Vergelte! (German Edition) by Siegfried Langer

Vergelte! (German Edition) by Siegfried Langer

Autor:Siegfried Langer [Langer, Siegfried]
Die sprache: deu
Format: epub
veröffentlicht: 2015-03-11T00:00:00+00:00


21. Kapitel

Rückblende: Der Fall Jana Matuschek

Der rote Opel Astra fuhr, von der Potsdamer Straße kommend, die Kurfürstenstraße entlang, gemächlich, beinahe im Schritttempo. Sein Fahrer musterte die Frauen am Straßenrand. Die meisten von ihnen sahen ihm im Lichte der Straßenlaternen direkt ins Gesicht, blickten verführerisch, sprachen Worte, die der Fahrer nicht hören, aber dennoch verstehen konnte.

Für jeden Freier fand sich hier die Richtige.

Stand man mehr auf Rubensfiguren oder mehr auf Schlanke, mochte man blond, schwarz oder auch rot, oder bevorzugte man Lack- und Lederklamotten oder doch eher den Typ Hausfrau: In der Kurfürstenstraße waren sie alle zu finden.

Die Kleine auf Höhe des Möbelhauses an der Genthiner Straße gefiel dem Fahrer.

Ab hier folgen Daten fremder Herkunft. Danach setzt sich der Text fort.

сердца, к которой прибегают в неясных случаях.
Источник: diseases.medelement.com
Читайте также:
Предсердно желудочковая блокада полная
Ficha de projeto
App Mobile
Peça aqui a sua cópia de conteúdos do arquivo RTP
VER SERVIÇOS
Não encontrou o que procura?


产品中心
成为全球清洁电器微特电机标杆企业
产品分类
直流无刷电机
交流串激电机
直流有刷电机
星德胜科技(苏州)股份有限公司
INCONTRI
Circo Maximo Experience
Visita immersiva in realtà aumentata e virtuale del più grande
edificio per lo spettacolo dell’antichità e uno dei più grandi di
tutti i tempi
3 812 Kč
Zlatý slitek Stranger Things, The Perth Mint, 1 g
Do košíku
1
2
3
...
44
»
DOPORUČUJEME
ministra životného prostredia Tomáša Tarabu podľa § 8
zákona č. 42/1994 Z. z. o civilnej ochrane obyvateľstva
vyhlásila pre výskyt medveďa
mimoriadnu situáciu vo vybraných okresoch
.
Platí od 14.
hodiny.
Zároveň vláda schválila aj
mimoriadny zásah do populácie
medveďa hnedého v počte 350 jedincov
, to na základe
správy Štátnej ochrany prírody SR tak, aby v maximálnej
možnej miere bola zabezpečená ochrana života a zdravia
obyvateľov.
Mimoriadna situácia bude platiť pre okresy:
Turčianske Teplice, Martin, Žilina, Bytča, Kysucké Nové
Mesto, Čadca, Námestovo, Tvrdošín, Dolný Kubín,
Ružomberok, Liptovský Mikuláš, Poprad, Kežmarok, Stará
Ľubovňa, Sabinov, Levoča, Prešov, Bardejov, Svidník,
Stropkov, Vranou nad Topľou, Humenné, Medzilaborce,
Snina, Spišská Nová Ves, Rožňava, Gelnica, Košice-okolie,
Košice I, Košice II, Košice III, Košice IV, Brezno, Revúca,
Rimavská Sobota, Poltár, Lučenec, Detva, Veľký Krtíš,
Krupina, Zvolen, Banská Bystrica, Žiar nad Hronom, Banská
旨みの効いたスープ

Klein, schmächtig, kräftig geschminkt. Ein knappes rosafarbenes Top, das gerade eben ihre Brüste bedeckte. Eine weiße Hose aus Leder, die diese Bezeichnung kaum verdiente, so knapp war sie geschnitten. Stiefel, die bis zu den Knien reichten, aus dem gleichen Material, in der gleichen Farbe.

Sie wirkte wie einundzwanzig und doch wurde ihm bei näherem Hinsehen klar, dass sie noch lange nicht volljährig war.

Selbst wenn er gewusst hätte, dass sie bisher nicht einmal ihren sechzehnten Geburtstag gefeiert hatte, es wäre ihm egal gewesen. Ganz im Gegenteil: je jünger, desto besser.

Er stieg auf die Bremse. Die Kleine näherte sich, und er beugte sich über den Beifahrersitz. Kaum hatte er das Fenster heruntergekurbelt, da streckte sie auch schon ihren Kopf herein.

»Na, Süßer, hast du Lust?«

Die Antwort stand ihm ins Gesicht geschrieben, und so sprach sie weiter.

»Blasen dreißig Mark, ficken achtzig.«

Ohne weitere Aufforderung öffnete sie die Wagentür und stieg ein. Sie lotste ihn hinüber zu der alten Villa am südlichen Ende der Kielganstraße, einer Sackgasse. Während der kurzen Fahrt schwiegen sie, und dem Mädchen kam es so vor, als würde der Freier den Weg bereits kennen.

Zielstrebig gingen sie zum Eingang, und das Mädchen wusste, dass hinter der Gardine im Erdgeschoss jemand stand, der sie beobachtete.

Er passte auf, dass nichts passierte, dafür gab sie ihm einen Teil ihres Verdienstes ab. Viel zu viel ihrer Meinung nach, doch sie hatte keine andere Wahl.

Der Straßenstrich war ihre einzige Einnahmequelle, seit ihr Vater sie hinausgeworfen hatte. Hinausgeworfen, weil sie seiner neuen Freundin im Weg gewesen war. Um die Ursache zu erkennen, war sie alt genug: Eifersucht.

Noch vor anderthalb Jahren war ihre Welt in Ordnung gewesen. Da hatte ihre Mutter noch gelebt. Von der Krebsdiagnose bis zum Tod waren lediglich drei Monate vergangen.

In der Villa herrschte ein einfaches System. Hinter jeder der Türen, die geöffnet waren, stand ein freies Zimmer zur Verfügung. Sie lief mit dem Freier an drei geschlossenen Türen vorbei, dann hatte sie Glück.

»Und?«, fragte sie, während sie auf dem Bett Platz nahm und ihn musterte. »Worauf stehst du?«

»Nimmst du Drogen?«

»Was?«

»Das kleine Heftpflaster in deiner Armbeuge.«

»Ach, das. Nein, nein, ich war heute bei der Blutspende«, log sie und ihr war sofort klar, dass der Mann sie durchschaute. Dennoch hakte er nicht nach. Es schien ihn nicht zu kümmern.

»Ich habe etwas ausgefallenere Fantasien«, druckste er herum.

Damit hatte sie bislang nicht sehr viele Erfahrungen. Aber sie wusste, dass alles, was nicht der Norm entsprach, auch einen höheren Preis wert war.